[ClusterLabs] Antw: Coming in Pacemaker 2.0.0: Reliable exit codes
Ken Gaillot
kgaillot at redhat.com
Thu Jan 11 10:29:56 EST 2018
On Thu, 2018-01-11 at 08:59 +0100, Ulrich Windl wrote:
> Hi!
>
> Will those exit code be compatible with <sysexits.h>, i.e. will it be
> a superset or a subset of it? If not, it would be the right time.
Yes! It will be a superset. From the new source code:
/*
* Exit statuses
*
* We want well-specified (i.e. OS-invariant) exit status codes for our
daemons
* and applications so they can be relied on by callers. (Function
return codes
* and errno's do not make good exit statuses.)
*
* The only hard rule is that exit statuses must be between 0 and 255;
all else
* is convention. Universally, 0 is success, and 1 is generic error
(excluding
* OSes we don't support -- for example, OpenVMS considers 1 success!).
*
* For init scripts, the LSB gives meaning to 0-7, and sets aside 150-
199 for
* application use. OCF adds 8-9 and 189-199.
*
* sysexits.h was an attempt to give additional meanings, but never
really
* caught on. It uses 0 and 64-78.
*
* Bash reserves 2 ("incorrect builtin usage") and 126-255 (126 is
"command
* found but not executable", 127 is "command not found", 128 + n is
* "interrupted by signal n").
*
* tldp.org recommends 64-113 for application use.
*
* We try to overlap with the above conventions when practical.
*/
We are using 0-1 as success and generic error, 2-7 overlapping with
LSB+OCF, 64-78 overlapping with sysexits.h, 100-109 (possibly more
later) for custom errors, and 124 overlapping with timeout(1).
>
> Regards,
> Ulrich
>
>
> > > > Ken Gaillot <kgaillot at redhat.com> schrieb am 10.01.2018 um
> > > > 23:22 in Nachricht
>
> <1515622941.4815.21.camel at redhat.com>:
> > Every time you run a command on the command line or in a script, it
> > returns an exit status. These are most useful in scripts to check
> > for
> > errors.

Things to do »
A: Summarize the mailing-list reply about Pacemaker exit codes in two sentences.
B: Print the Pacemaker exit-code reply word for word from "[ClusterLabs] Antw: Coming" to "the right time.".

Provided information »
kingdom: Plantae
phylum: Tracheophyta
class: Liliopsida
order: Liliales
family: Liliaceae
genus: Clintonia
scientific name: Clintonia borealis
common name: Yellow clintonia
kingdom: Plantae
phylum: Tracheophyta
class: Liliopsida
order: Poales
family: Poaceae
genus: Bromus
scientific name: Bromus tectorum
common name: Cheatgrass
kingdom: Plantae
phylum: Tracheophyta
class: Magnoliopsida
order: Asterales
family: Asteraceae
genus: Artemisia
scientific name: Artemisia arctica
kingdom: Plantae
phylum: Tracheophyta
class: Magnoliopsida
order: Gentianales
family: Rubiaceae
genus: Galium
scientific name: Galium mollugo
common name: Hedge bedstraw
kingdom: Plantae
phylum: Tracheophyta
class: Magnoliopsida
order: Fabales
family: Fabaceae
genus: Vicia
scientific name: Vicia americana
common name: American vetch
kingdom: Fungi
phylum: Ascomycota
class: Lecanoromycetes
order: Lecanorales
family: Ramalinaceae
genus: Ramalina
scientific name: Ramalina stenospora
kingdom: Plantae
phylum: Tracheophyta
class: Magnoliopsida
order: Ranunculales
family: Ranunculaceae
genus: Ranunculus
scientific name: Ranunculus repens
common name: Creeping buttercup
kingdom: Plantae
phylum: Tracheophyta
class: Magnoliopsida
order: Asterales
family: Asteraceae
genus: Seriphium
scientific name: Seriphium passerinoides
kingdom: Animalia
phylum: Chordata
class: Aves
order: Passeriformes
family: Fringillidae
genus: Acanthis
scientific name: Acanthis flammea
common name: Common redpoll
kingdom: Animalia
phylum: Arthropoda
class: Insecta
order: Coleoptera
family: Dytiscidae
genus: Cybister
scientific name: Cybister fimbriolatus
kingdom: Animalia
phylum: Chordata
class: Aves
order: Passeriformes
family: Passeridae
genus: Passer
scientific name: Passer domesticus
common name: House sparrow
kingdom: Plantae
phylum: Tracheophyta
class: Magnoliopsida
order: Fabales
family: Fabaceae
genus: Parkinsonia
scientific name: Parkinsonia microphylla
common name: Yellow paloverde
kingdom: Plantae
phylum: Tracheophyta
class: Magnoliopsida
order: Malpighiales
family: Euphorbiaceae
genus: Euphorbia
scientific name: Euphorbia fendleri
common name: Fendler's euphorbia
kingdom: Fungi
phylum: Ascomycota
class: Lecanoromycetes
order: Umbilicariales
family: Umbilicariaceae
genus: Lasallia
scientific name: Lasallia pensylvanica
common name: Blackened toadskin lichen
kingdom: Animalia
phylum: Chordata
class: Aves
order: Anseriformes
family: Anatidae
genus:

Set of answers »
A: Ulrich Windl asked whether the exit codes coming in Pacemaker 2.0.0 would be compatible with sysexits.h, and Ken Gaillot answered that they will be a superset of it. The codes use 0-1 for success and generic error, 2-7 overlapping with LSB and OCF, 64-78 overlapping with sysexits.h, 100-109 for custom errors, and 124 overlapping with timeout(1).

B:
[ClusterLabs] Antw: Coming in Pacemaker 2.0.0: Reliable exit codes
Ken Gaillot
kgaillot at redhat.com
Thu Jan 11 10:29:56 EST 2018
On Thu, 2018-01-11 at 08:59 +0100, Ulrich Windl wrote:
> Hi!
>
> Will those exit code be compatible with <sysexits.h>, i.e. will it be
> a superset or a subset of it? If not, it would be the right time.